Очень надеюсь, что идея скопировать знаменитые перформансы потерпит крах - настоящий перформанс неповторим
Эта история началась в ноябре, когда интернет-сообщество было взволновано появлением загадочной группы анонимных авторов, назвавшихся «Сорняками». Они заявили о начале своего проекта под ником tajiks-art.
Многие художники и институции получили рассылку с рекламой услуг, предлагаемых бригадой таджиков. Таджики были готовы незадорого повторить известные перформансы (ответ организаторов премии Кандинского можно прочесть здесь). Случилось это прямо перед приездом в Москву Марины Абрамович и выглядело как ее критика, а также развитие поднятой ею ранее темы о возможности повторения перформанса. Про это мы писали здесь.
Все были заинтригованы — спорили, чей это проект, кто за ним стоит, подозревали друг друга. Лично я подозревала группу Art Business Consulting — приверженцев рекламного подхода и офисных структур (поскольку в рассылке фигурировали исполнительный директор, замы, секретари). Чтобы снять подозрения, я организовала собственное расследование: провела опрос, на всякий случай даже поговорила с Виктором Мизиано, лучше всех разбирающимся в таджикском искусстве. Но никто ничего не знал. В конце концов мне удалось связаться с самими «Сорняками». Как и следовало ожидать, ими оказались «фенотипические европеоиды» — две девушки и молодой человек из Санкт-Петербурга, все 1984 года рождения, для которых таджики «собирательный образ и недорогая рабочая сила». Род занятий — «научная и преподавательская деятельность, музейная работа, иллюстрация». Участвовали по отдельности в двух групповых молодежных выставках современного искусства. Это первый проект, который делается ими вместе. Лидера у них нет.
Свои вкусы и взгляды «Сорняки» описали так: «Политически нейтральные, но интересуемся. Эстетически терпимые. Любимые художники — Adam Zaretsky, The Yes Men, Великанов. Симпатизируем группе “Бомбилы”». В числе повлиявших на них художников они назвали питерского автора Кирилла Шаманова. Считают они себя больше кураторами, чем художниками. Мечтали бы повторить «самые денежные перформансы» — Бойса, Абрамович, Кулика.
На днях виртуальному миру был предъявлен их первый видеопродукт — рекламный ролик, где сымитирована документация: молодая таджичка, повторяющая тот перформанс Марины Абрамович, что был показан на вручении последней премии Кандинского.
Независимо от своей дальнейшей успешности проект «Сорняков» поднимает множество важных и больных вопросов жанра, переопределяет его задачи и границы, проблематизирует критерии. Ведь если понимать перформанс как «живую картину», то ее, вероятно, можно скопировать, что и сделали «таджики». С другой стороны, не надо быть Беньямином, чтоб заметить исчезновение «ауры» перформанса при подобной, именно что технической, его воспроизводимости — в фотошопе и видеопрограммах.

· · ·

### Что сделать:
• A. Из какого города участники группы «Сорняки», судя по отрывку?
• B. Воспроизведите без изменений часть отрывка: начните с места, где стоят слова «Очень надеюсь, что», и остановитесь после слов «мы писали здесь.».
• C. Переведите на английский язык предложение из отрывка: «Считают они себя больше кураторами, чем художниками».
Приведенные далее строки для работы не нужны.

### Исходные материалы:
· · ·

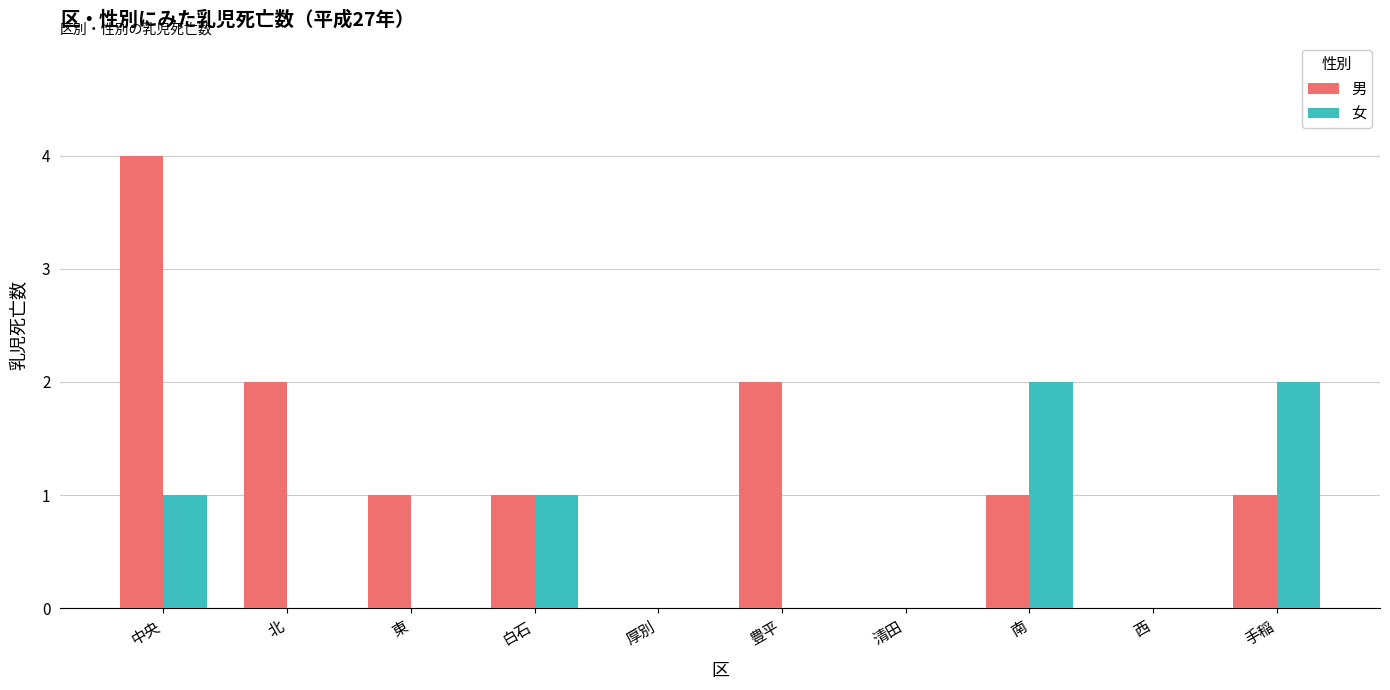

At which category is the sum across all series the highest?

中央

· · ·

### Ответы ниже:
• A. Из Санкт-Петербурга.

• B.
Очень надеюсь, что идея скопировать знаменитые перформансы потерпит крах - настоящий перформанс неповторим
Эта история началась в ноябре, когда интернет-сообщество было взволновано появлением загадочной группы анонимных авторов, назвавшихся «Сорняками». Они заявили о начале своего проекта под ником tajiks-art.
Многие художники и институции получили рассылку с рекламой услуг, предлагаемых бригадой таджиков. Таджики были готовы незадорого повторить известные перформансы (ответ организаторов премии Кандинского можно прочесть здесь). Случилось это прямо перед приездом в Москву Марины Абрамович и выглядело как ее критика, а также развитие поднятой ею ранее темы о возможности повторения перформанса. Про это мы писали здесь.

• C. They consider themselves curators more than artists.